A PRAGA DA CORRUPÇÃO: É claro que não foi o PT que inventou a corrupção no Brasil, mas, o Partido Lulista criou uma engenharia do crime tão sofisticada com dimensão internacional que exigiu do Ministério Público inteligência, capacidade técnica e jurídica para debelar o crime político dos seus agentes, investigando as ações de diversas ordens a começar pelos Correios, Petrobras, Eletrobras e a própria manipulação do orçamento seguido de uma “contabilidade criativa”, como invencionice do Governo Petista. Dessa feita, o Partido se transformou na célula do crime a controlar o caixa da corrupção institucionalizando uma rede de pessoas e Partidos capazes de decidir sobre votação no Congresso Nacional, influenciando nas concorrências nacional e internacional para fins particulares, tendo como plataforma do crime a Petrobras, uma das maiores empresas do mundo no ramo petrolífero. No entanto, a praga da corrupção deve ser combatida em todas as instâncias, como tem sido feito pela Imprensa Livre juntamente com o Ministério Público e demais instituições afins. Nessa perspectiva, os homens de bem e as organizações sociais responsáveis devem atentar para as medidas sancionadas que visam deliberadamente “calar a imprensa” ou quando não, intimidar seus atores com firme propósito de negar ao povo o direito a informação e desta forma impor o discurso único, que é sem dúvida a institucionalização da viseira e de tabela a bestialização do povo, com pretensão de reduzir nossa gente em massa de manobro seguindo a velha prática do voto de cabresto que é uma das características das práticas das oligarquias regionais como expressão do mandonismo da velha república caricaturada no agronegócio.

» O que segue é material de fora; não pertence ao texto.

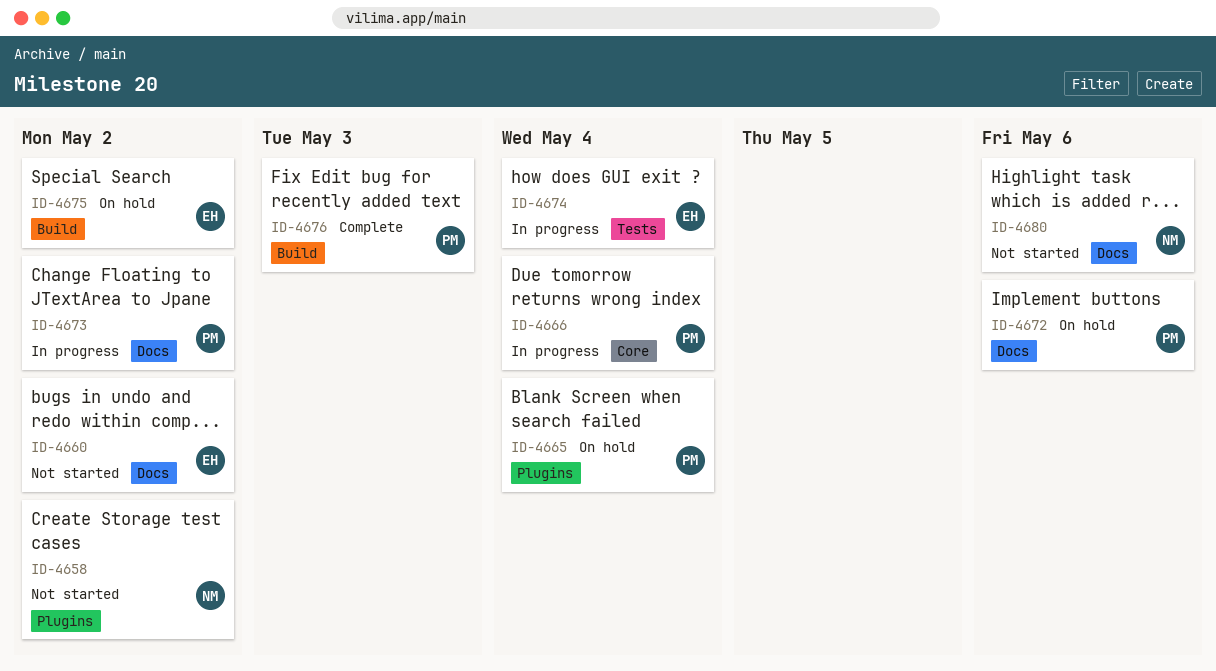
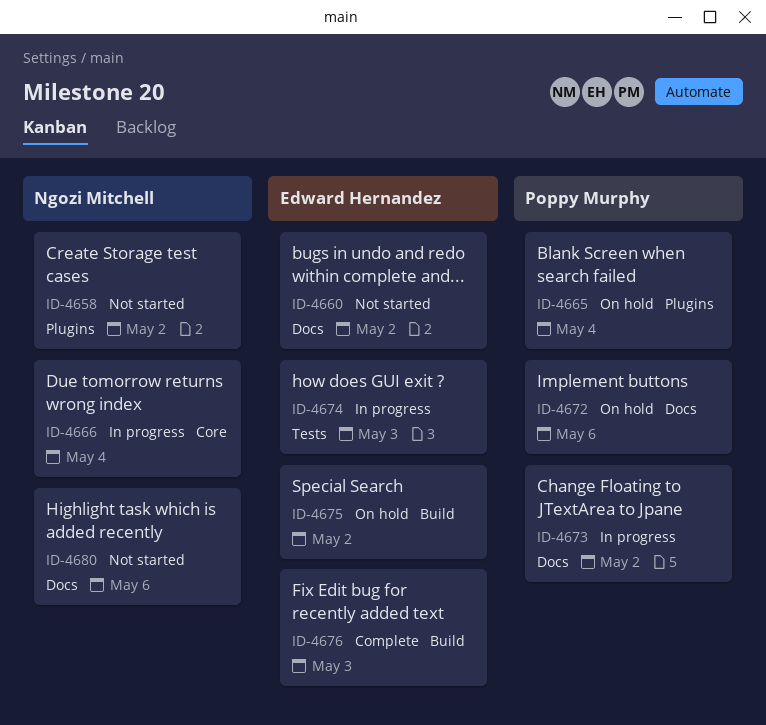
ID-4666, owner: Poppy Murphy -> Ngozi Mitchell
ID-4674, due: May 4 -> May 3
ID-4676, owner: Poppy Murphy -> Edward Hernandez

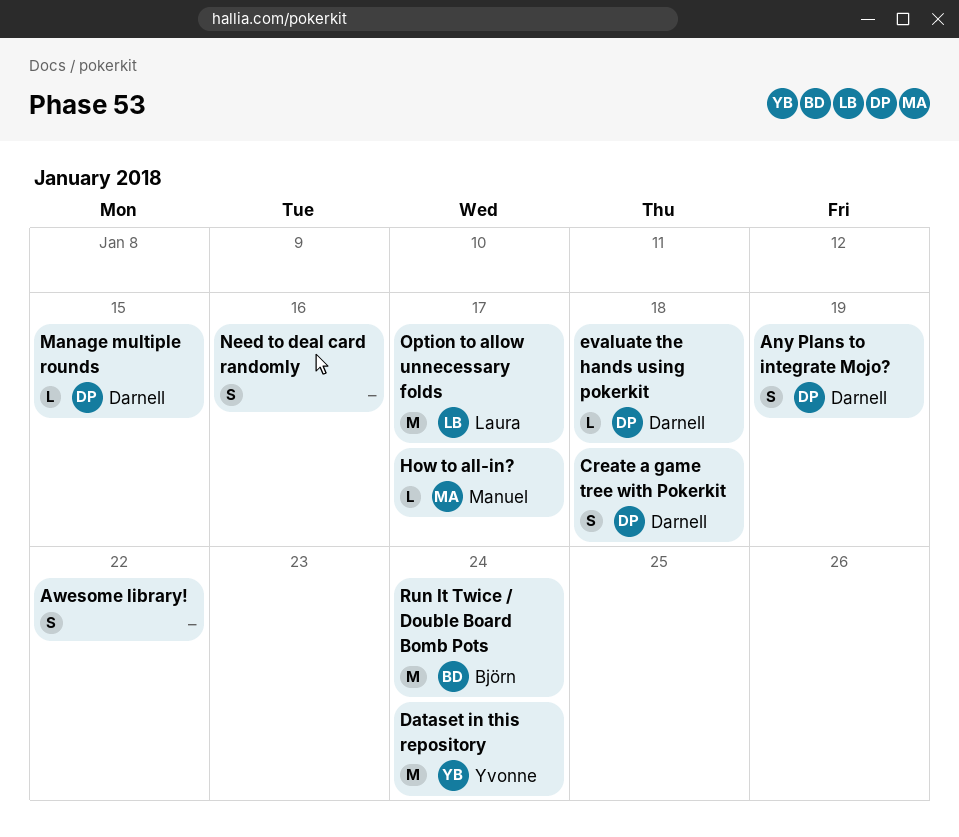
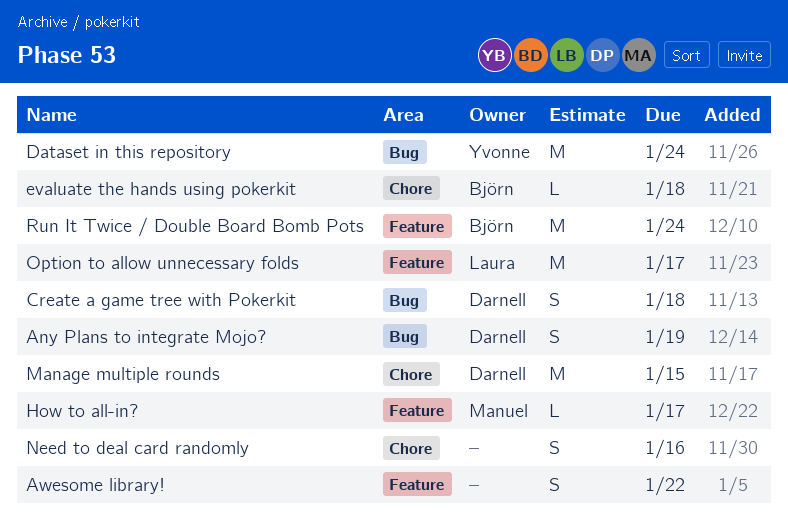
evaluate the hands using pokerkit, owner: Darnell -> Björn
Manage multiple rounds, estimate: L -> M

A ESPERANÇA COMO META: Como dissemos a alma de nossa gente é o seu próprio conforto. Na dúvida é silenciado pela circunstância e atento ao movimento da política passando a se manifestar na tentativa de assegurar seus Direitos Fundamentais, a começar pela segurança pública, moradia, educação, saúde, cultura, terra, trabalho e pão, entre outros Direitos, que foram negados socialmente a esta gente da cidade e do campo. Contudo, a esperança para este povo é histórica e se faz concretamente através das políticas públicas sob a ordem da vontade popular imprimindo uma dinâmica organizacional a começar pela discussão de suas propostas e a sustentação de suas prioridades por meio de uma agenda que agregue força de suas lideranças na busca de articular apoio junto aos Movimentos Sociais como também no próprio parlamento Municipal, Estadual e Federal. Desse modo, a decisão de participar das disputas sociais faz com que, pedagogicamente o labirinto seja desconstruído, e assim sendo, a esperança como possibilidade de realização seja vislumbrada por todos (as) com firme propósito de combater a desigualdade social e a corrupção com objetivo de promover Justiça Social, definindo o que fazer a partir das demandas populares, considerando a participação efetiva dos interessados na realização das políticas de governo. Dessa forma a Nação desperta e a Luz da Justiça clarifica a alma de nossa gente animando o povo na afirmação de seus Direitos Sociais.